La corrupción siempre tiene dos caras
Cuando el cargo público se interpreta como licencia y el presupuesto como botín
La corrupción ha tenido siempre dos caras, una pública y otra privada, unidas no por el secreto sino por una coyunda perversa. No hay saqueo sin socio dentro del Estado y alguien fuera dispuesto a esquilmar el bien nacional. Esa simbiosis explica por qué el daño no es episódico, sino estructural, y por qué las redes sobreviven a los cambios de gobierno.
Cuando se arriba a una posición pública, aflora un criterio de oportunidad que desplaza al deber. El cargo se interpreta como licencia, el presupuesto como botín y la norma como obstáculo negociable. No es solo impunidad, sino cultura: una ética torcida que convierte el acceso al poder en ocasión para cobrar, compensar y repartir. Lo que esta sociedad ha terminado por acuñar como moneda legítima.

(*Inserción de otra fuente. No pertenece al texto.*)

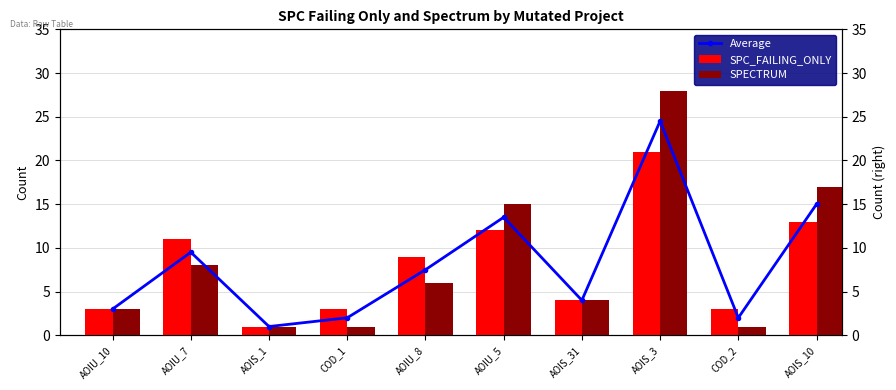

What is the sum of the SPECTRUM values at AOIU_10 and AOIS_3?

31.0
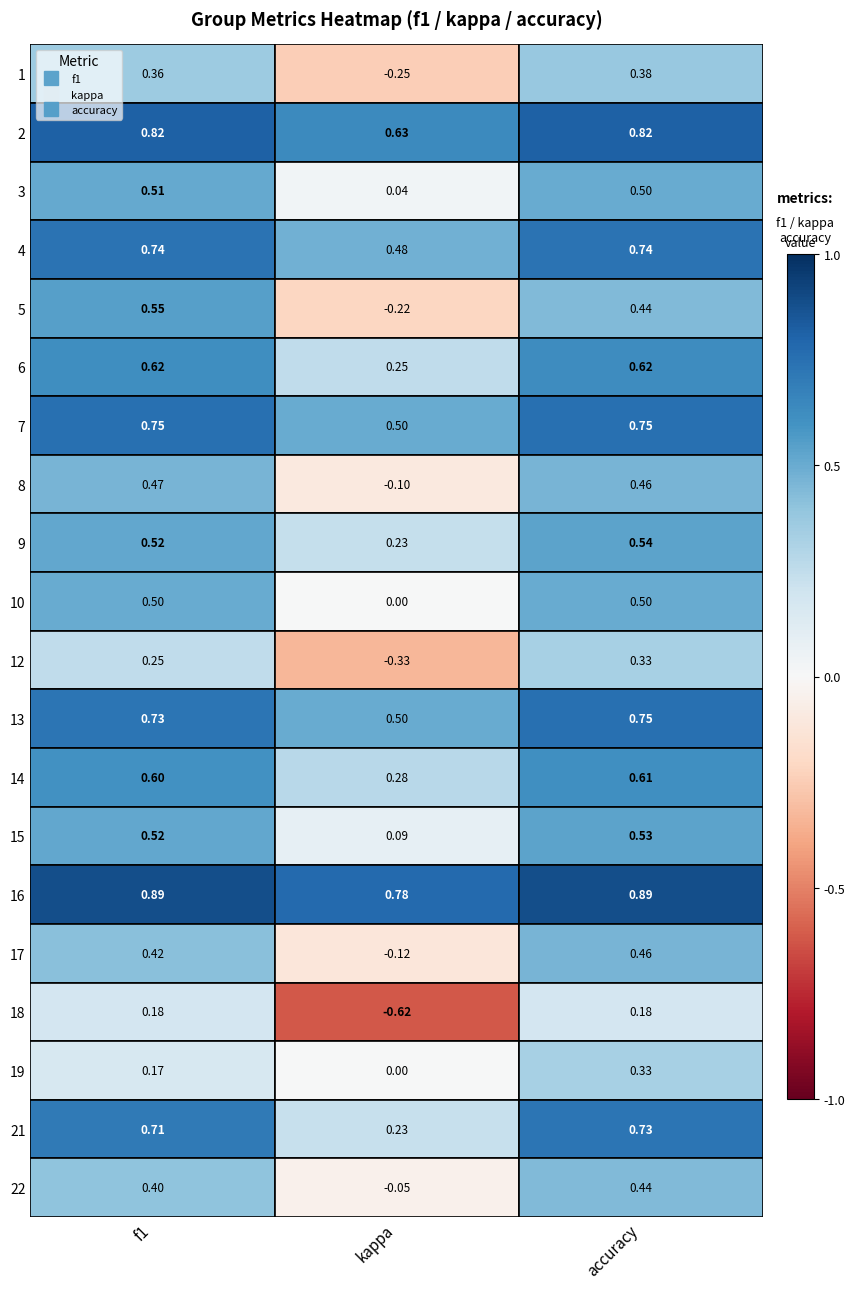

List the series in order of their peak value, lowest first.

18, 12, 19, 1, 22, 17, 8, 10, 3, 15, 9, 5, 14, 6, 21, 4, 7, 13, 2, 16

La cara privada no es menos responsable. Empresarios, intermediarios y lobistas que aceptan atajos, inflan facturas o compran favores sostienen el circuito. Sin demanda, no hay oferta. Sin oferta, la tentación pública pierde incentivos. Romper esa alianza requiere reglas, controles que funcionen y sanciones que duelan. Exige también un cambio de expectativas: que el éxito deje de medirse por la cercanía al poder y vuelva a medirse por el mérito cívico. Mientras, conformémonos con que no haya impunidad.